Is your favorite time to write in the morning?
John Banville: No. The afternoon.
Morning, you write for maybe three hours, but you’re still just preparing. But about 3:00 in the afternoon, when I’ve sunk to such a level of concentration that I don’t know who I am, time expands and contracts. I was working one day in my study and my wife put her head in the door and said, “I’m going to the shops.” She closed the door and then opened it again. I said, “I thought you were going to the shops.” She said, “I have been to the shops.” But I had no sense of that time having passed. I was in a different temporal area. And that’s where you really concentrate. You forget yourself. You forget your surroundings. You forget everything.
What are you concentrating on? The characters? The movement of the story?
John Banville: Oh no, the language. The language. Everything comes out of the language — the plot, character, everything. And it’s the sentence. The sentence is how I work, that’s the unit that I work by. James Joyce worked by the paragraph. Very few people ever notice that, but Joyce is a master of the paragraph. I’m not very good at paragraphs, but I’m not too bad at sentences. And each sentence generates the next one. If you get a sentence that’s as close to being perfect as you can — which is still pretty far away from perfect, but it’s as close as you can get — then that generates the next one. And I trust the sentence to create characters, to make a plot, to carry me along. Anyway, what’s the point of a plot, you know? Has life got a plot? Not that I know of. So why should a novel have a plot? But it has to have some kind of story. It has to have some kind of structure.
When reviewers write about your work, they often mention the sense of place, that the settings really come alive in your work. Is that what you work for?
John Banville: I try to have a sense of immediacy. It seems to me that the only reason to make a work of art is to try to make the reader or the listener or the viewer feel, taste, hear, smell the world as it is. But of course, we don’t do it as it is. A novel is nothing like the world and nothing like life, but it produces a wonderful simulacrum of it. A strangely compelling parallel version of the world that people think is real. I wrote a book once about Johannes Kepler, the great astronomer who lived in the 1600s. And people said to me how well I’d caught the period. But I was too polite to say to them, “How do you know?” But they were giving me a wonderful compliment. They were saying, “You created something here that looks and sounds and smells to me what I imagine the 1600s were like.” So that’s all we can do is — it’s a kind of glorified transcendental lying. That’s what fiction is.
And why do you love that?
John Banville: I love telling lies. I love making stories. I love interpreting the world. It’s why I started to write, in order to interpret the world to myself because I didn’t understand it. I found it baffling. I find the world baffling. I think the only reason that we’re not constantly surprised is that, as Beckett says, “Habit is a great deadener.” But the sky is an extraordinary phenomenon. You look up and you’re looking into infinity. And then the clouds come along. Clouds are the most amazing things. The sea is amazing. It’s flat. Everything else in the world is up and down. The sea is flat. And you walk along the land, and you come to this extraordinary flat phenomenon. It never ceases to baffle me.

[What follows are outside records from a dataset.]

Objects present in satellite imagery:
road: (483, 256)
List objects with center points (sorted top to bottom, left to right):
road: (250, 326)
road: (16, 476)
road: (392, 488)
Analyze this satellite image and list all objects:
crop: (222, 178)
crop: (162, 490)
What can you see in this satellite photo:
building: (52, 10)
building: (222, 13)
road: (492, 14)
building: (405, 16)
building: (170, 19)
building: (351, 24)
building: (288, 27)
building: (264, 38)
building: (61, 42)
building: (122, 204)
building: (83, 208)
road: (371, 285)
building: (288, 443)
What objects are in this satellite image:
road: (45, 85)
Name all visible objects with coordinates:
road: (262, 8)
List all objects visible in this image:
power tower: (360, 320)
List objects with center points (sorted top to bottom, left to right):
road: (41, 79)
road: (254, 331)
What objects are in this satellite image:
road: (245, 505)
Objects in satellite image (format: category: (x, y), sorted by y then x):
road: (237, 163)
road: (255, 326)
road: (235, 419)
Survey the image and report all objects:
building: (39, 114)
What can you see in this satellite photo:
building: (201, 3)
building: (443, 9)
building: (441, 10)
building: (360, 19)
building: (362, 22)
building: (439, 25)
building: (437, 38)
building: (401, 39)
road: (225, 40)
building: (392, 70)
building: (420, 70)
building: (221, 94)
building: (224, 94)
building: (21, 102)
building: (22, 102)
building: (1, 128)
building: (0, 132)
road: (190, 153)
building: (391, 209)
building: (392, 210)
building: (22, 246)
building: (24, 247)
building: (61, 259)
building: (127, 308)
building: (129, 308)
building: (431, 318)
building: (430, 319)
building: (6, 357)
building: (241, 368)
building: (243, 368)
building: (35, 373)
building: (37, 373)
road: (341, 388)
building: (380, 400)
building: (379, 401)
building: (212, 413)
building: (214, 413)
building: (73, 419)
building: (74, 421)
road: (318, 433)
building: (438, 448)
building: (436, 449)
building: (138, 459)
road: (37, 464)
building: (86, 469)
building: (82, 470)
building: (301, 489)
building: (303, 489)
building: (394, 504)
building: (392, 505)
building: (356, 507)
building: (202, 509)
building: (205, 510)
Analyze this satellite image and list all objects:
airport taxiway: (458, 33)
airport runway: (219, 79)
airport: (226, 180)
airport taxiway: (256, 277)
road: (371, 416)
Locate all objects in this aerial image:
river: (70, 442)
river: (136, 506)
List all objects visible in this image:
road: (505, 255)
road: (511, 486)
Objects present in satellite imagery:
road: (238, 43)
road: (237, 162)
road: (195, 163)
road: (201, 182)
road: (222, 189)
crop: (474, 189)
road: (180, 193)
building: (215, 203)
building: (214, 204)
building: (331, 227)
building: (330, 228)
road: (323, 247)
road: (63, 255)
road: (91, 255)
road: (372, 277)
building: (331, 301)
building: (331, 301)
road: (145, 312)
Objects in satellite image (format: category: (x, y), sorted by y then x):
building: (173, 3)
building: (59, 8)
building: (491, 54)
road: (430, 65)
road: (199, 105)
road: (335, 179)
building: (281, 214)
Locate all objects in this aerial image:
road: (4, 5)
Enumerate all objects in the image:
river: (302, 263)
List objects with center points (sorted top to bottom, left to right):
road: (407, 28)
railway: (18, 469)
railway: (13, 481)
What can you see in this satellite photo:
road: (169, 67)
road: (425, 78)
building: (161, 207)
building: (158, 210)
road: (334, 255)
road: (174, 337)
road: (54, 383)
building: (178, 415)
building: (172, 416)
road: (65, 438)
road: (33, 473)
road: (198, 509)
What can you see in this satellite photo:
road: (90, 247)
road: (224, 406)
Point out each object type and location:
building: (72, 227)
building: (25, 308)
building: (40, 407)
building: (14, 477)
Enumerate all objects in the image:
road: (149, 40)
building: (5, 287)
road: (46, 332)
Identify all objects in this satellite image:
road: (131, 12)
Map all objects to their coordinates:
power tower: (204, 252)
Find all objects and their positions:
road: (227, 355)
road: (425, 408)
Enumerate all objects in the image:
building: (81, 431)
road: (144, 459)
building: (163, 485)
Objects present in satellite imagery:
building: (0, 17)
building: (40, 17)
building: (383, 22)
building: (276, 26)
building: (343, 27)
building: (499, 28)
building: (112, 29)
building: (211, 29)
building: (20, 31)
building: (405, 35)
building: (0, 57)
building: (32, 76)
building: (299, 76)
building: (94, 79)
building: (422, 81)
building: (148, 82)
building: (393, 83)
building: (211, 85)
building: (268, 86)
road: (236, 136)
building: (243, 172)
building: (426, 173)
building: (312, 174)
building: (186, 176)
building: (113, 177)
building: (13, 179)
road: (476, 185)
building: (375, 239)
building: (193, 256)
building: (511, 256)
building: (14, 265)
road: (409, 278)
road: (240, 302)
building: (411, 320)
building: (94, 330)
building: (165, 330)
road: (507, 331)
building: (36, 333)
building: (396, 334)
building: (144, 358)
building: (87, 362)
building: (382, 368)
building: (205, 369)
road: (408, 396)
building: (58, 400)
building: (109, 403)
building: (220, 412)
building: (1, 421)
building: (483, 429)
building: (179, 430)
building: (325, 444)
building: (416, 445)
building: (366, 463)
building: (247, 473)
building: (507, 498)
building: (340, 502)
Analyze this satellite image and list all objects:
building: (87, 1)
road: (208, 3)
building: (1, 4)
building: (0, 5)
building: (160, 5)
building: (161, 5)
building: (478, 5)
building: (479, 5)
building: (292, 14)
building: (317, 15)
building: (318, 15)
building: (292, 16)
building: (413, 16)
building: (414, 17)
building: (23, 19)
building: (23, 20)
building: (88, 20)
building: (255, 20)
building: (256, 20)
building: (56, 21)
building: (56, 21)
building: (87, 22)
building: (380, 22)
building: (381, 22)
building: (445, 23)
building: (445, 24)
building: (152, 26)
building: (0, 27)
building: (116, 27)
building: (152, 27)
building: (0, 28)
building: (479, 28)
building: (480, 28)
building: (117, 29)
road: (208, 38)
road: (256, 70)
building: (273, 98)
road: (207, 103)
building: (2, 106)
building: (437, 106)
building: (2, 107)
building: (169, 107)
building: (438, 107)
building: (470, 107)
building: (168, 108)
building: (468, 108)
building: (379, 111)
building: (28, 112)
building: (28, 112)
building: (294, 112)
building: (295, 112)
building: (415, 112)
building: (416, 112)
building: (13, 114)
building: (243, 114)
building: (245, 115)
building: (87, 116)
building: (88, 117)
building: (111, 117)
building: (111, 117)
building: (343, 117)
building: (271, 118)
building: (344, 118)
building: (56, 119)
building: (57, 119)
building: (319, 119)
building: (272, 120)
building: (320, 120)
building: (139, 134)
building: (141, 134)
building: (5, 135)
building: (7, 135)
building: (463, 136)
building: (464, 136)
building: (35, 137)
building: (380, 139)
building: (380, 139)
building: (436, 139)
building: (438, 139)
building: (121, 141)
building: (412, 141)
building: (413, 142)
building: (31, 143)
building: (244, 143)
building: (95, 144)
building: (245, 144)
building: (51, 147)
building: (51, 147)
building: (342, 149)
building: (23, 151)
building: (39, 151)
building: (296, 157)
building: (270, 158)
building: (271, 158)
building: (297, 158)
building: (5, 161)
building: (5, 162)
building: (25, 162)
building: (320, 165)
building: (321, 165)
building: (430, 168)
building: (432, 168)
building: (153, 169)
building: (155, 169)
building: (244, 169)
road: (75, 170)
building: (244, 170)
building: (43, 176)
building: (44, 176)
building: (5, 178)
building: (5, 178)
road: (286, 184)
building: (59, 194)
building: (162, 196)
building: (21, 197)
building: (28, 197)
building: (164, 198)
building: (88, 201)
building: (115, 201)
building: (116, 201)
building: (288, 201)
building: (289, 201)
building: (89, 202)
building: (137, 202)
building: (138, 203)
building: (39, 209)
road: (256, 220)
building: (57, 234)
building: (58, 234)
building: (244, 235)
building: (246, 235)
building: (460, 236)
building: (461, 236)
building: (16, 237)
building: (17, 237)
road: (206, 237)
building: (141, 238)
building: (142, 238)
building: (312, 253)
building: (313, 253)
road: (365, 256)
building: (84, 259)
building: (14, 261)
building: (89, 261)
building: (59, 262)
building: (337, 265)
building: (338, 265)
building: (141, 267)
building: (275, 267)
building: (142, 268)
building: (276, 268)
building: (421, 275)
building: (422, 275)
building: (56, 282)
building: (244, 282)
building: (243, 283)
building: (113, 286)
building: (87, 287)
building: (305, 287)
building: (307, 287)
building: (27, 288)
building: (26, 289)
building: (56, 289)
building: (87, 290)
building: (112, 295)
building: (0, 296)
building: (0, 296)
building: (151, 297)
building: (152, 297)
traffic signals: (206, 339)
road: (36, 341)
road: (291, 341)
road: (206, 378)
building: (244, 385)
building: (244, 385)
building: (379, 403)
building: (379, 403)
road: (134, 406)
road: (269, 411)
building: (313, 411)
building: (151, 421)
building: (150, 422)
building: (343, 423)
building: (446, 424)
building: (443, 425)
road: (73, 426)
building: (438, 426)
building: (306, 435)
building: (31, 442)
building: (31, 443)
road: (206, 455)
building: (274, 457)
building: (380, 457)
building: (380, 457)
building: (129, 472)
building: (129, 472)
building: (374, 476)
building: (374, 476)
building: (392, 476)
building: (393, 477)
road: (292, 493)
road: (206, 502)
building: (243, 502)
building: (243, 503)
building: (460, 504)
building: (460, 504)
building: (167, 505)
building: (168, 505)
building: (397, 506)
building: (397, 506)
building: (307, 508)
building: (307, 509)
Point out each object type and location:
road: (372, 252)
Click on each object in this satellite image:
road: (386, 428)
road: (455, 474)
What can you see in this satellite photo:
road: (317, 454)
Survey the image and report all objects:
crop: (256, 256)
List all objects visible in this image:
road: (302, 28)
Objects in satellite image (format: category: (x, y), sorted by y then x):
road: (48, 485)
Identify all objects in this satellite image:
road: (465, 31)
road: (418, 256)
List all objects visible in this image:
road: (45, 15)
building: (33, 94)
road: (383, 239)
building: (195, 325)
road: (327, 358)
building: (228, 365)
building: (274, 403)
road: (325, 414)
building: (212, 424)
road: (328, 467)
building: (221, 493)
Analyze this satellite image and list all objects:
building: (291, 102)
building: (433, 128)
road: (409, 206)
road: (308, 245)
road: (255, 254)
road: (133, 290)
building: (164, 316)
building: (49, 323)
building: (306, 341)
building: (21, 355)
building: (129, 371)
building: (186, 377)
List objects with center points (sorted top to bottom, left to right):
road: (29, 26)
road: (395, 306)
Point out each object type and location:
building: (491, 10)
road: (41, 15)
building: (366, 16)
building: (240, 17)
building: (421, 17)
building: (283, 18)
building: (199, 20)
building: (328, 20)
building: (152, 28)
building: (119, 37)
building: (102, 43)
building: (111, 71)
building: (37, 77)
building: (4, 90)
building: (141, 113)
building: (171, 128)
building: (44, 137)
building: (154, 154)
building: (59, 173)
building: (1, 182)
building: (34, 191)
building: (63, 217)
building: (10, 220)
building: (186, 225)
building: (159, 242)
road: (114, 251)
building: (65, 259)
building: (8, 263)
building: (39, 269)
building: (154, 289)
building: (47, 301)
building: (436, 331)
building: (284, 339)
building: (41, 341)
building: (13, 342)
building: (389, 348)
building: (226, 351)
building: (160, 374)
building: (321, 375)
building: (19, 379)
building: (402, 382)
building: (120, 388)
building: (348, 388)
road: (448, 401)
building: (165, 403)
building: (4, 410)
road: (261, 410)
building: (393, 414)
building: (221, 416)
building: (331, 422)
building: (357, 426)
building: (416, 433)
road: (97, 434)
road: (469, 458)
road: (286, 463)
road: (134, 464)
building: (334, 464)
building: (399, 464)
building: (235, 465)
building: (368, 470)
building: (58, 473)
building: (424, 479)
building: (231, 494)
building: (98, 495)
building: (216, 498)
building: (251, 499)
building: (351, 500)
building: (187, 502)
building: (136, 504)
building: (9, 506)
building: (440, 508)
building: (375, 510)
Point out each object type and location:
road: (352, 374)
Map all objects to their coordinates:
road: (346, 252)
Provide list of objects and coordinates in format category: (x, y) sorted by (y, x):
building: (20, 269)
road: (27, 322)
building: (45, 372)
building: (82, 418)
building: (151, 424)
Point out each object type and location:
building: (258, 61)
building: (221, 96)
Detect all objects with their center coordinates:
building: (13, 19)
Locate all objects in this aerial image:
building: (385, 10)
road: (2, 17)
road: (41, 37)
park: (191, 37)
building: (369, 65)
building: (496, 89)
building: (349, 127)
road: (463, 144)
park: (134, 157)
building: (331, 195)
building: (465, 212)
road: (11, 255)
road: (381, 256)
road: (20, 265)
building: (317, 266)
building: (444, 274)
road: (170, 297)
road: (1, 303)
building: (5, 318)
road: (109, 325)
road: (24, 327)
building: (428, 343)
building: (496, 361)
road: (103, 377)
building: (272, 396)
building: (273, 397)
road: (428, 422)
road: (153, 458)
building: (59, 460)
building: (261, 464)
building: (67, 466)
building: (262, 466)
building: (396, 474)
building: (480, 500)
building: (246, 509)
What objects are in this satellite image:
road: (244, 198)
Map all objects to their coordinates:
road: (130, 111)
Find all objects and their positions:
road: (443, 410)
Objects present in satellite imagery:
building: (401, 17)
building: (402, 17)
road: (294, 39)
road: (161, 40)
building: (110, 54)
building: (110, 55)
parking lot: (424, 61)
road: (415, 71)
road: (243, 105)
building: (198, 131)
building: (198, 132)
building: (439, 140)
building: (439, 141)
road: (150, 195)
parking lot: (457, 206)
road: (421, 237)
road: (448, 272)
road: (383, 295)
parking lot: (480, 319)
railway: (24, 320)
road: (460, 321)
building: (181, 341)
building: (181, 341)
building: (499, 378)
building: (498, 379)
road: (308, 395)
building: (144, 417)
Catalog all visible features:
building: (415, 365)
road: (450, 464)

How do you begin work on a book?
John Banville: I think it begins as a kind of tension in space. There’s something out there and it’s waiting for the big bang, and I have to get that into my head. I have a composer friend in Ireland, and he beautifully said, “I have this scream in my head and I have to get it into the orchestra. I have to get it into the music.” But I wouldn’t be quite as dramatic as that. But I have this tension. I have this thing that has to be done. And the problem is, you see, once you’ve got the first paragraph down and you’ve got the tone, then the bloody book is written. All you have to do is fill it in then, which makes it really boring. I mean I’d like to be like one of those Japanese artists, you know, just go shoop! and it’s done. But no, it takes years.
When you write that first paragraph and you have the tone right, do you know where it’s going to go, or does it keep unfolding?
John Banville: The first paragraph is the absolute. For me, it’s the essential. One of my books — I can’t remember which — I spent, I think, three, maybe four, months writing the first paragraph. Sometimes I was just writing the same paragraph, trying to get the tone, because tone is everything. Now don’t ask me to explain what tone is. But I have to hear the voice. And every novel has its own voice and its own tone. Once you get that, then you’ve got it. And curiously, it has a lot to do with getting the names of the characters right. If you’re going through Henry James’s notebooks, you see a long list of names, possible names. Now, how do you know when a character’s name is right? You don’t. But somehow it makes a chime. It just sounds — it feels right, and that is very important for me.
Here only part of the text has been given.